MidAmerican announced plans Tuesday to build a 540-megawatt, gas-fired electricity plant in Pleasant Hill, which is just east of Des Moines. Company officials said the plant is part of a plan to invest $1.5 billion to add more electric power in Iowa.
The new plants are part of a formal settlement that -- if approved by the Iowa Utilities Board -- should end regulatory fighting between MidAmerican and the Iowa Consumer Advocate's Office over the company's rates.
Just last month, MidAmerican announced that the company needed a 5.4 percent across-the-board rate hike to deal with inflation and higher maintenance costs on transmission lines.
The company's proposed rate hike was filed to counter the state's Consumer Advocate, which had filed its own case with the Utilities Board claiming that that MidAmerican's rates were already too high.
Iowa Attorney General Tom Miller, who helped negotiate the settlement, said consumers will benefit from stable rates while MidAmerican and state taxpayers will avoid potentially costly litigation. The new power plants also will help curtail concerns that Iowa may face a potential energy shortage in the coming years.
"This is a very good result for consumers and for Iowa," Miller said.
The Pleasant Hill plant, which will be called the Greater Des Moines Energy Center, should generate enough electricity to power roughly 180,000 homes. The plant will cost about $340 million to build, MidAmerican officials said.
The company expects to build at least one more facility that would produce 860 megawatts, but no site has been announced for the second plant, which likely will be fueled by coal.
"Our plans to build electric generating plants in Iowa represent one of the largest financial investments in the state's history," said Greg Abel, president of MidAmerican Energy Holdings Co.
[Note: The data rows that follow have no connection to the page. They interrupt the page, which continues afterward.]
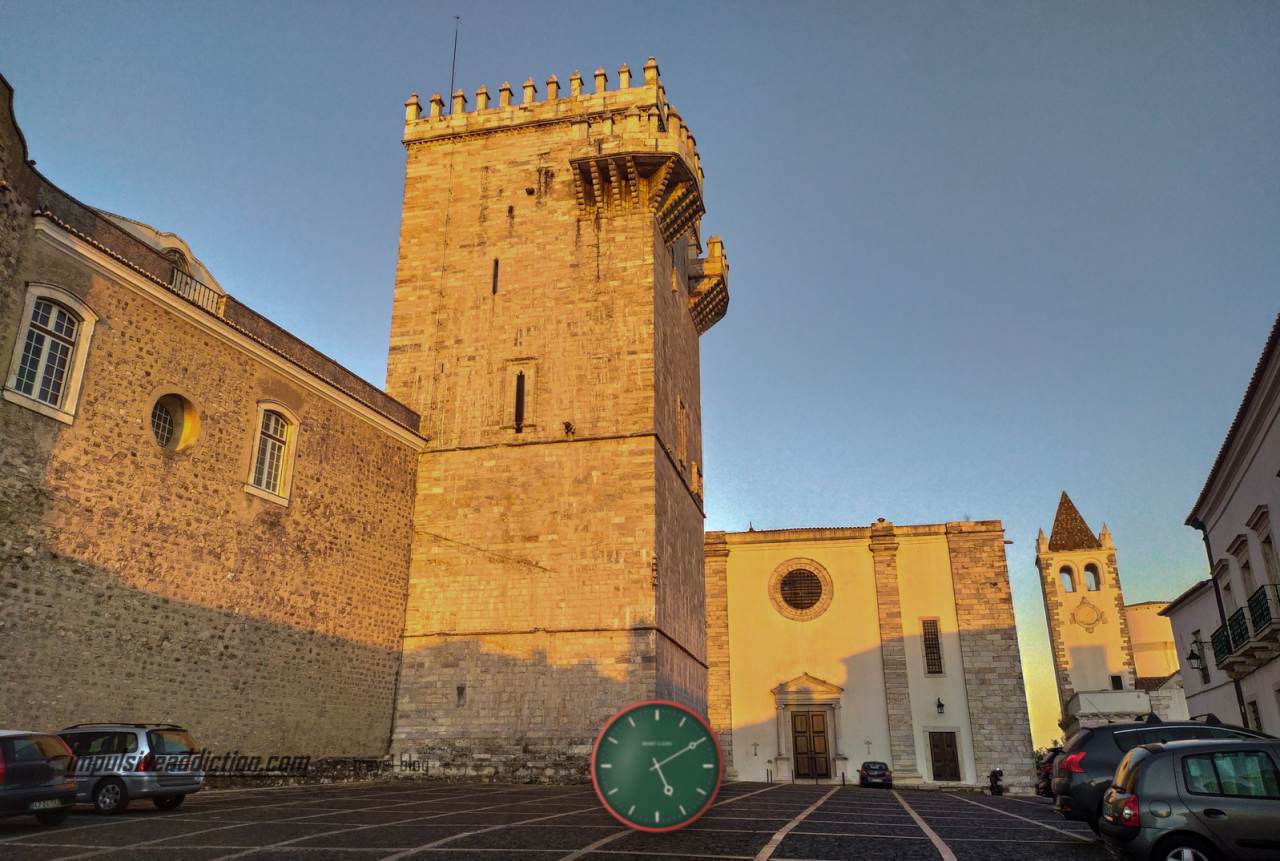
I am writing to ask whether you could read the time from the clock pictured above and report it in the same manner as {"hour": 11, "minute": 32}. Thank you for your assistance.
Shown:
{"hour": 5, "minute": 10}
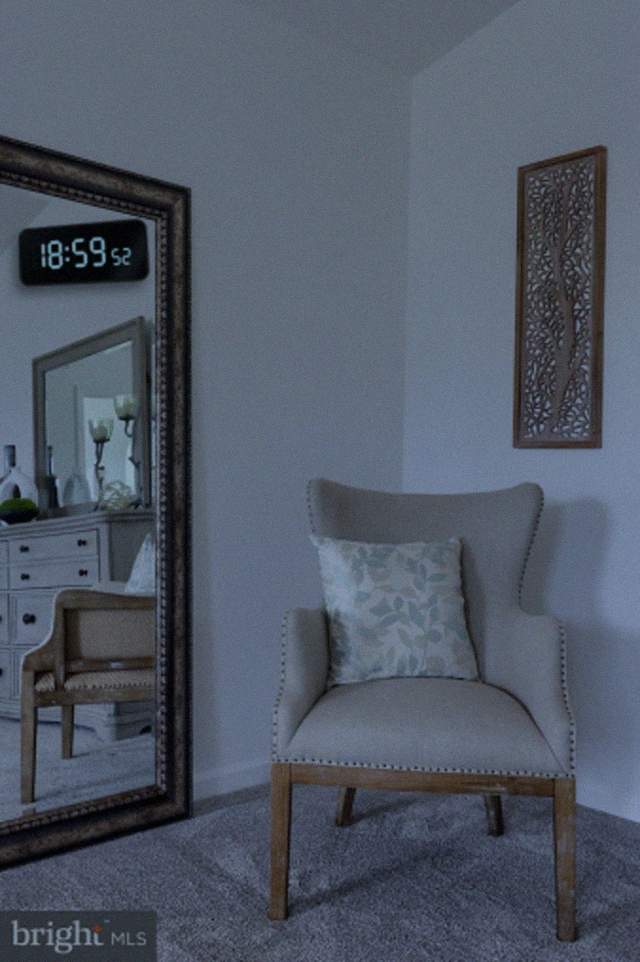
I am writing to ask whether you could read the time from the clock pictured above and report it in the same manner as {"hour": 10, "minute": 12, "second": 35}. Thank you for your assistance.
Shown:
{"hour": 18, "minute": 59, "second": 52}
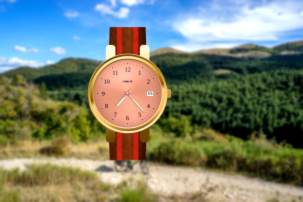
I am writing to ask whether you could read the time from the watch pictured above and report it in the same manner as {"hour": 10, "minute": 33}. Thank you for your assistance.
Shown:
{"hour": 7, "minute": 23}
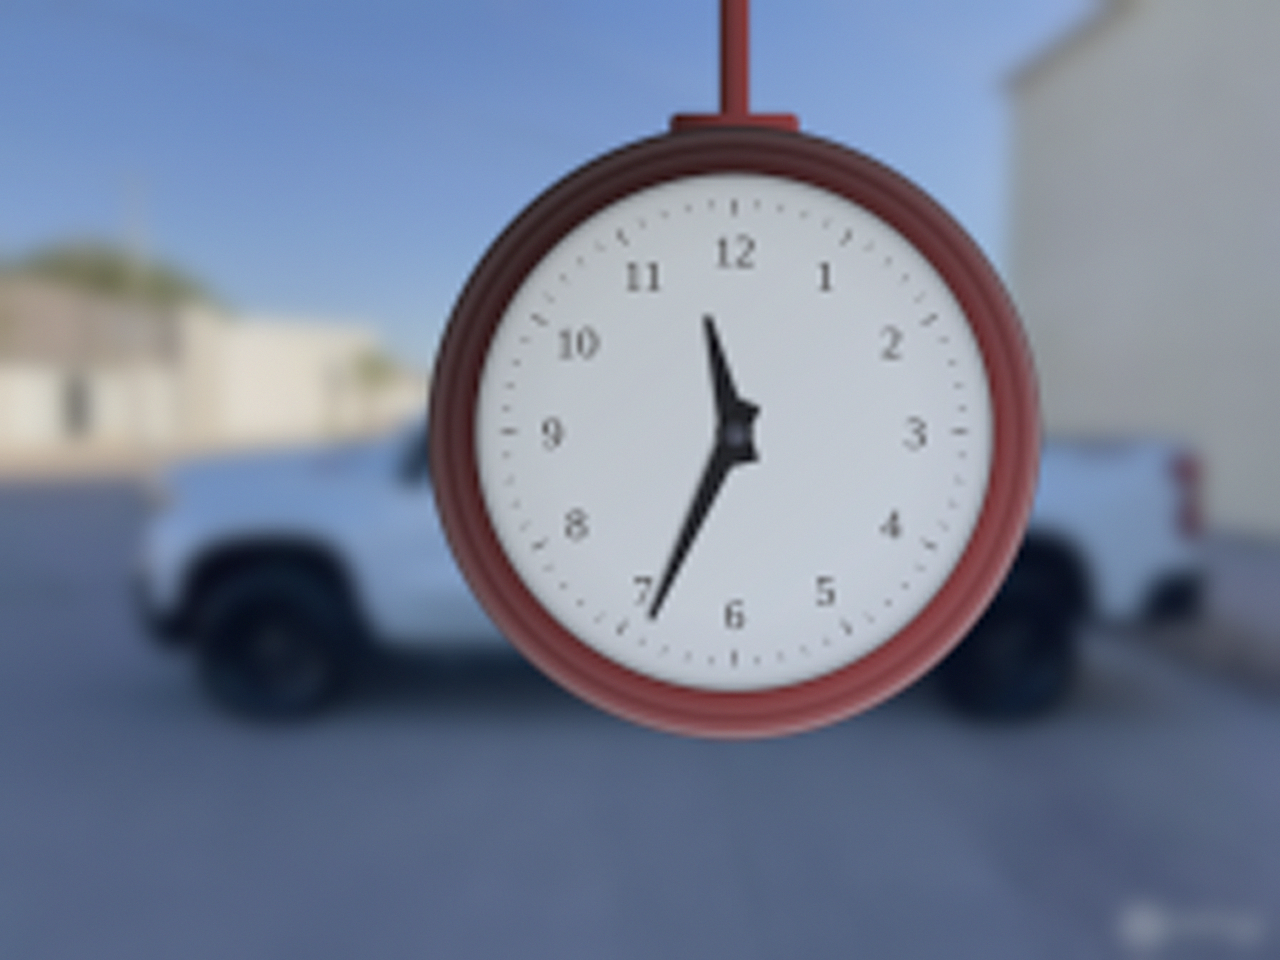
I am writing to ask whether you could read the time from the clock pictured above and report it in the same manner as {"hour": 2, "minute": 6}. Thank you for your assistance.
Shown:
{"hour": 11, "minute": 34}
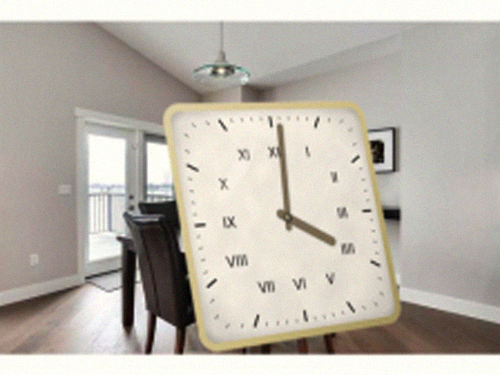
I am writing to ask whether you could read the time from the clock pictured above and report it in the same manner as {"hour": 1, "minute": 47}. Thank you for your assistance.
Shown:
{"hour": 4, "minute": 1}
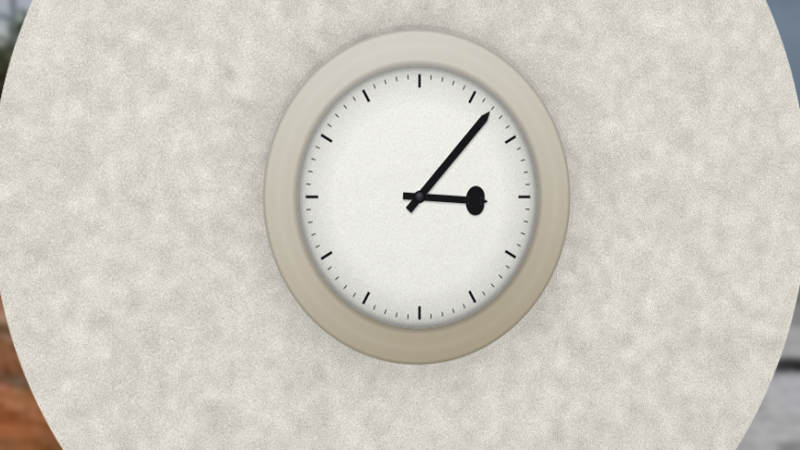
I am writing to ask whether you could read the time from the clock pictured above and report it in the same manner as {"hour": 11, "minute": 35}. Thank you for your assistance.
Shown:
{"hour": 3, "minute": 7}
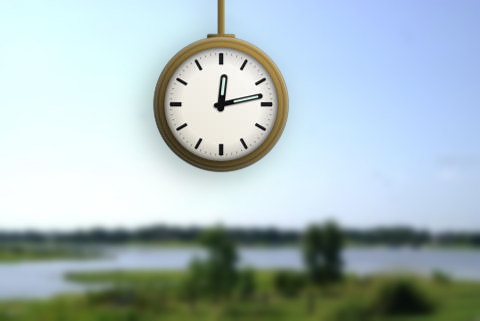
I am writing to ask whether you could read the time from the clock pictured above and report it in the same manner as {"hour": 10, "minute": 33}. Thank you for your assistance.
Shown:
{"hour": 12, "minute": 13}
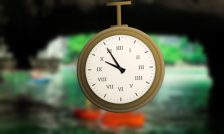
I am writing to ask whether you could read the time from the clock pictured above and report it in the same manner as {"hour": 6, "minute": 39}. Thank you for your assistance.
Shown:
{"hour": 9, "minute": 55}
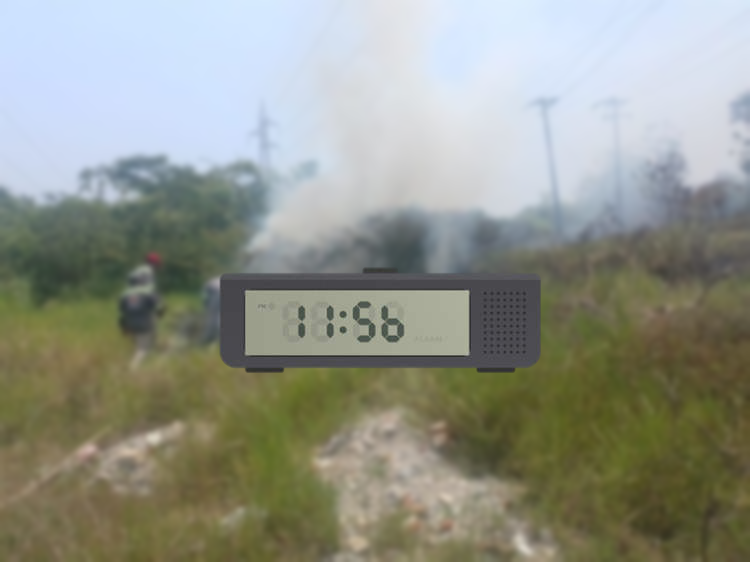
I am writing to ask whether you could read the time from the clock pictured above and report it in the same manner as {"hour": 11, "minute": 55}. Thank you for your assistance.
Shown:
{"hour": 11, "minute": 56}
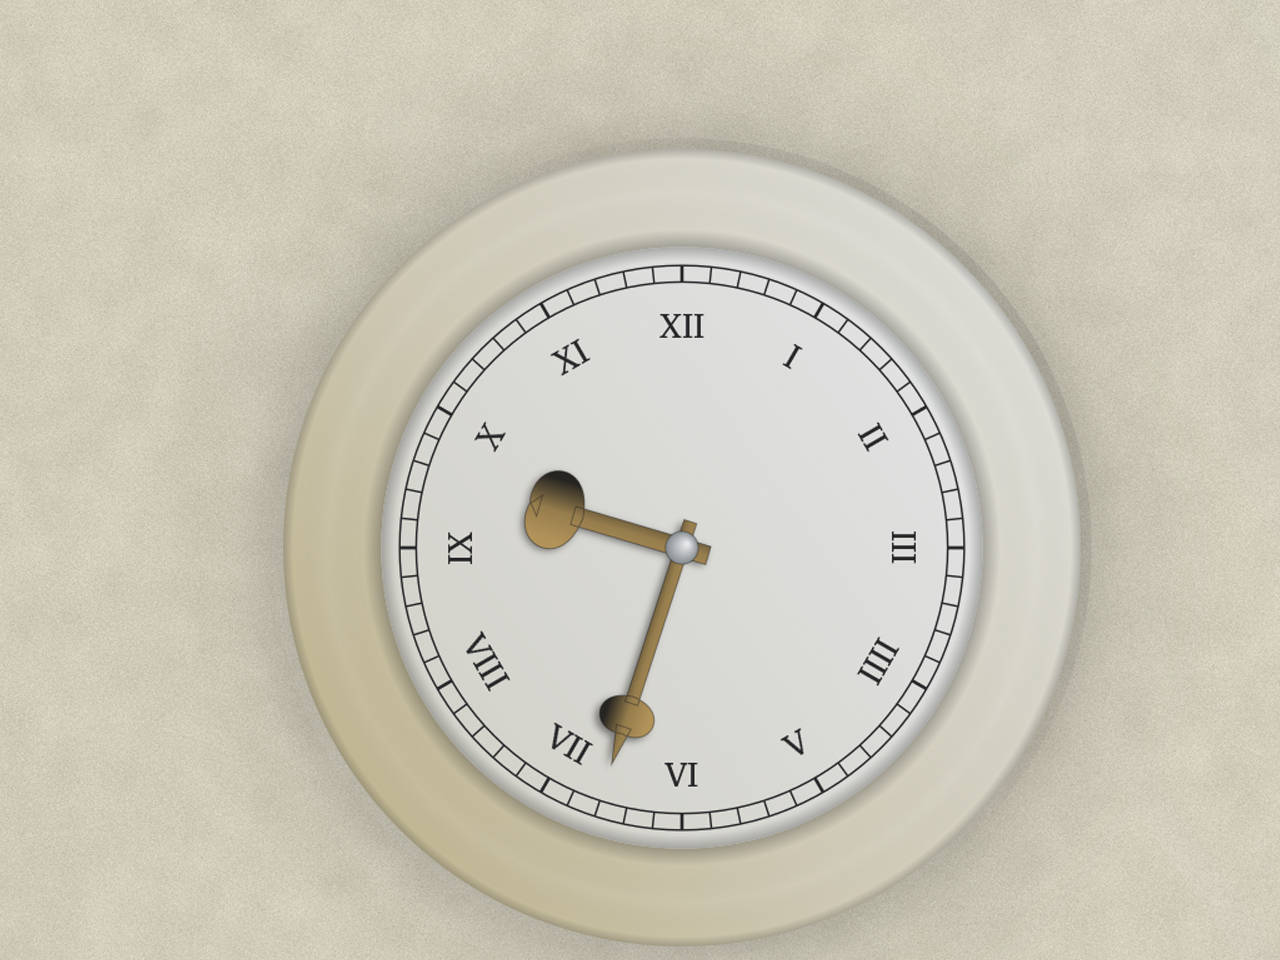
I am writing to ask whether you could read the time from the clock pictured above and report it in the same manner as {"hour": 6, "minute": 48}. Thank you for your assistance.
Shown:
{"hour": 9, "minute": 33}
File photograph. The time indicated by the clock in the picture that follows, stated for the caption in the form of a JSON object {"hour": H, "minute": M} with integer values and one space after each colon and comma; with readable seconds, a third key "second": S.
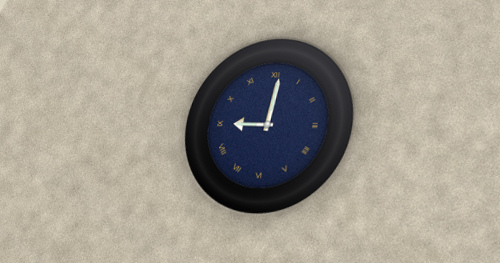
{"hour": 9, "minute": 1}
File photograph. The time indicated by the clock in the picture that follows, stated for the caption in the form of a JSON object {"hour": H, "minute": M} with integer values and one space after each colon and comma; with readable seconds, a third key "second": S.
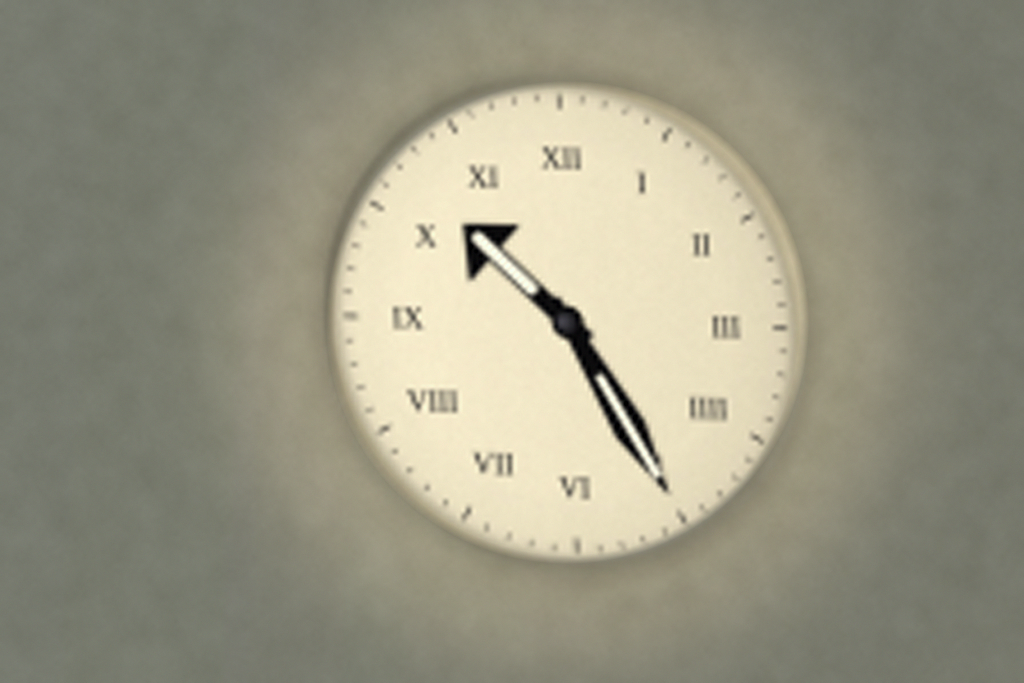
{"hour": 10, "minute": 25}
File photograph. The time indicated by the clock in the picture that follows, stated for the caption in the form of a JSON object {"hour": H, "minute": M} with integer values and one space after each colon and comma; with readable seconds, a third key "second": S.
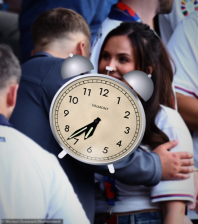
{"hour": 6, "minute": 37}
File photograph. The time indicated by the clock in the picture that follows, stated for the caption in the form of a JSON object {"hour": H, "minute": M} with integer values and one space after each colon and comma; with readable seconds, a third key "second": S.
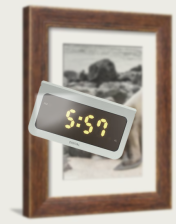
{"hour": 5, "minute": 57}
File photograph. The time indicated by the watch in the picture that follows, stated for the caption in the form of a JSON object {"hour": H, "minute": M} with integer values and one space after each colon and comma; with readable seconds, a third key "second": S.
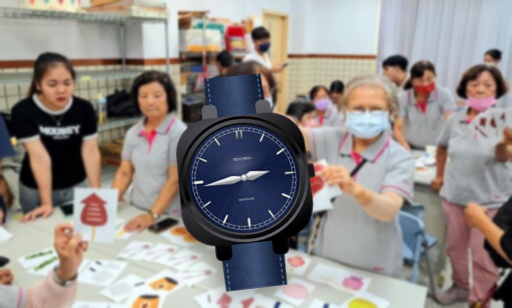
{"hour": 2, "minute": 44}
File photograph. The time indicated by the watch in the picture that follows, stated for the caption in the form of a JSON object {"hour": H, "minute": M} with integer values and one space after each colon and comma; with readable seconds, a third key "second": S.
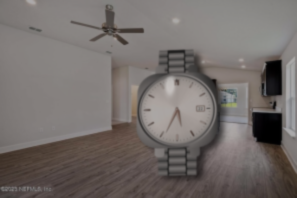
{"hour": 5, "minute": 34}
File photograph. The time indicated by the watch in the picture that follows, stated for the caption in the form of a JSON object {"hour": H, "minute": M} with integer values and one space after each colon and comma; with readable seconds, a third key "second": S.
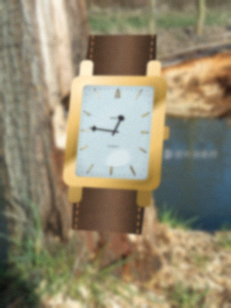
{"hour": 12, "minute": 46}
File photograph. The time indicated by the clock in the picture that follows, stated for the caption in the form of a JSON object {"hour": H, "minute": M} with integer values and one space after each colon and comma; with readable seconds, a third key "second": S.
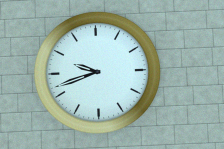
{"hour": 9, "minute": 42}
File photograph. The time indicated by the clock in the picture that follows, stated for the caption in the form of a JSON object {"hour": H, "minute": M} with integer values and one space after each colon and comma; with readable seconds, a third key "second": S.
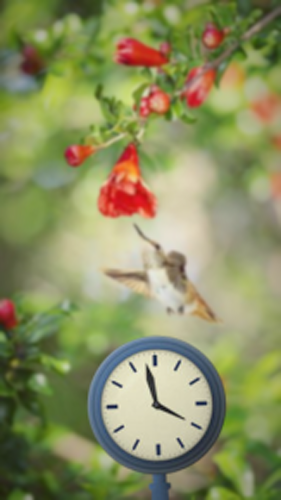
{"hour": 3, "minute": 58}
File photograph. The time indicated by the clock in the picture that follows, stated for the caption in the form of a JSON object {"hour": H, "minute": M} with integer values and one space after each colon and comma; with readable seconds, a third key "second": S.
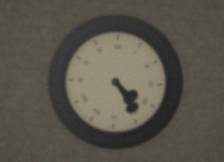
{"hour": 4, "minute": 24}
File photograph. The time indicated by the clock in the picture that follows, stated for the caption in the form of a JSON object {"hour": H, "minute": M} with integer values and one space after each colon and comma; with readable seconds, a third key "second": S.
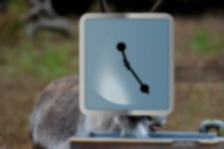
{"hour": 11, "minute": 24}
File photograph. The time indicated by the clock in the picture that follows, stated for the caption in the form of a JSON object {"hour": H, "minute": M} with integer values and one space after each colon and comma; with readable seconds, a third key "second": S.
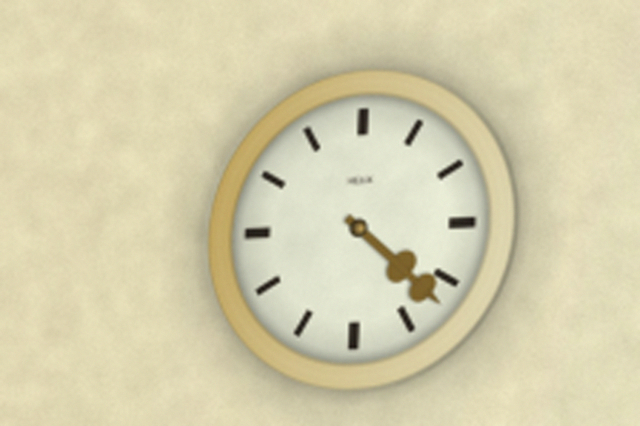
{"hour": 4, "minute": 22}
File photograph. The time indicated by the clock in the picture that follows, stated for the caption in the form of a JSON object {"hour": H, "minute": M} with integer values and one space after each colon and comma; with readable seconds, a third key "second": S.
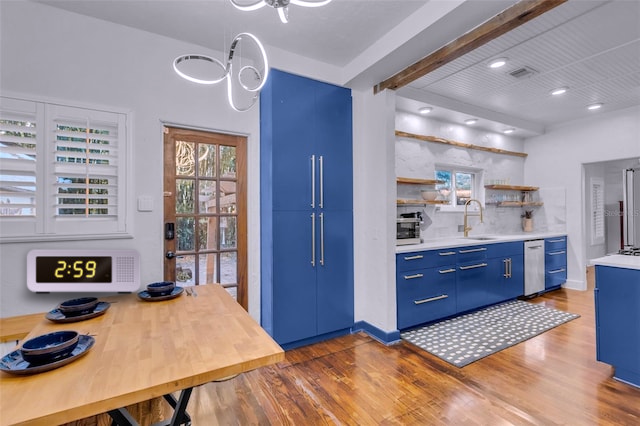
{"hour": 2, "minute": 59}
MidAmerican is owned by a group of Omaha investors, which includes Berkshire Hathaway Inc. MidAmerican Chairman David Sokol said last month that Berkshire Hathaway plans to invest as much as $10 billion in the electricity industry through MidAmerican.
The new Pleasant Hill plant will be similar to a $270 million power plant that MidAmerican brought on line last month in Cordova, Ill. MidAmerican officials estimate the construction work would generate up to 500 jobs. The plant itself would have 24 full-time workers and provide about $2.7 million in annual taxes.
The plant will produce power using both natural gas and steam. The steam turbines in the plant, which uses no additional fuel, will produce power by using the waste heat exhaust from the natural-gas turbines, company officials said. The Pleasant Hill plant could be producing power by 2003 and in full operation by 2005.